SELECTED PASSAGE:

___

Chapter 12.3 – Background to “Runaway” – the Laube’s from Silesia

Print Friendly, PDF & Email

In 1854 Johann Friedrich Laube and Dorothea Elisabeth Laube (Teichert) were among 48 Prussian immigrants who arrived in South Australia amongst the 171 colonists who arrived aboard the Steinwaerder. They were helped by George Fife Angus, a director of the South Australian Company established to develop the new settlement in South Australia. He was a Baptist dissenter and philanthropist willing to help those, like himself, who had difficulties with the established church. He financially supported the first wave of Old Lutherans (who emigrated as a congregation with Pastor Kavel in 1838) from which chain migration ensued. In fact, by 1860, the majority of the nearly 6000 Germans living in South Australia were from the ‘Old Lutheran’ districts of Silesia, Brandenburg and Posen.

The Laube’s connected with the Dangerfield family in 1910 when Joseph Henry (Harry) Dangerfield, on 9th Jul 1903, married Emma Emielia Laube, daughter of Joahann Friedrich and Pauline Wilhelmina Laube (Zucht). Harry Dangerfield and his father Joseph and brother William Charles Dangerfield were granted a crown lease over Sections 182,183 and 184, Hundred of Koppio on the western slopes of the range which ran from Port Lincoln to Lipson. The farm was 19 miles (30 Kms) from Tumby Bay which was their nearest port to which all produce had to be carted before the railway arrived. The farm overlooked the flats where Cummins now stands and viewed Marble Range to westward. It was located about 59 or so miles west of Lunda Flat village. It so happened that the Dangerfield’s land adjoined the southern side of the land taken up by Friedrich and Pauline Laube at Marble view. It was not long before the Laube’s and the Dangerfield’s became friends as well as neighbors and in consequence, a romance developed between Harry and Emma, the second youngest of the Laube children. They married 5th Oct 1910.

___

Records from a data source
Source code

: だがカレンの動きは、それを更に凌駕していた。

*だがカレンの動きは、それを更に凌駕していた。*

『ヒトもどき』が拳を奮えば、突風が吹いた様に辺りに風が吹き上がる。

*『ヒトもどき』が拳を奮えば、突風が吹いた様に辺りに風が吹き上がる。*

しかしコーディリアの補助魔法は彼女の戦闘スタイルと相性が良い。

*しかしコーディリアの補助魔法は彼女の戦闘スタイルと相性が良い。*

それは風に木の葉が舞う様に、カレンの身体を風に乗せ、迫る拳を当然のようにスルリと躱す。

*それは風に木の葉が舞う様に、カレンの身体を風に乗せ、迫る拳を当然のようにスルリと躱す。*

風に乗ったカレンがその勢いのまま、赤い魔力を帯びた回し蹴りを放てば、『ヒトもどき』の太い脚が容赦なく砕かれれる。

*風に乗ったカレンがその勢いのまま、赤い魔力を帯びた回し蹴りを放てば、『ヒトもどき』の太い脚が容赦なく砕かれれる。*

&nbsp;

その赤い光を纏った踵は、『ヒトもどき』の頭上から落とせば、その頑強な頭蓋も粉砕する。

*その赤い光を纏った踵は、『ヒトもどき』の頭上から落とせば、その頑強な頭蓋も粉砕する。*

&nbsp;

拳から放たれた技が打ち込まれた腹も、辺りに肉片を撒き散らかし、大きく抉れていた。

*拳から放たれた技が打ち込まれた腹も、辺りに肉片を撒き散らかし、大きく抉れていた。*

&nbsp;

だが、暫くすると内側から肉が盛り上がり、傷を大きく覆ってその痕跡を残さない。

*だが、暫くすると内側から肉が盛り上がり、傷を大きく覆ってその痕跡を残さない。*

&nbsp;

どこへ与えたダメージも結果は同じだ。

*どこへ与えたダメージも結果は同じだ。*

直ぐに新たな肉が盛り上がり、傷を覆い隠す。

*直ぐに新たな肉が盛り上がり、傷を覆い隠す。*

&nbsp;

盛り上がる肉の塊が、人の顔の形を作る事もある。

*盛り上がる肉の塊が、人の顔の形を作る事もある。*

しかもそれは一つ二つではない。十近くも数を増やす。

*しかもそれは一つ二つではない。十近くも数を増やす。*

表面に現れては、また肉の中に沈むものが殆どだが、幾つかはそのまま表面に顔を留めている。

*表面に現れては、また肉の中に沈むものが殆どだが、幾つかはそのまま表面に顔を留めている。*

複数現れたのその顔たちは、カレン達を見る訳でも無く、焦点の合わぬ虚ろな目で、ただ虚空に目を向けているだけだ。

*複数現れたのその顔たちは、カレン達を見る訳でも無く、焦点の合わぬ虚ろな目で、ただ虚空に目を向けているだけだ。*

___

Transcribe the passage on the Laube family above, from "Chapter 12.3 –" to "Brandenburg and Posen.", keeping every word and punctuation mark unchanged.

TASK ANSWER:
Chapter 12.3 – Background to “Runaway” – the Laube’s from Silesia

Print Friendly, PDF & Email

In 1854 Johann Friedrich Laube and Dorothea Elisabeth Laube (Teichert) were among 48 Prussian immigrants who arrived in South Australia amongst the 171 colonists who arrived aboard the Steinwaerder. They were helped by George Fife Angus, a director of the South Australian Company established to develop the new settlement in South Australia. He was a Baptist dissenter and philanthropist willing to help those, like himself, who had difficulties with the established church. He financially supported the first wave of Old Lutherans (who emigrated as a congregation with Pastor Kavel in 1838) from which chain migration ensued. In fact, by 1860, the majority of the nearly 6000 Germans living in South Australia were from the ‘Old Lutheran’ districts of Silesia, Brandenburg and Posen.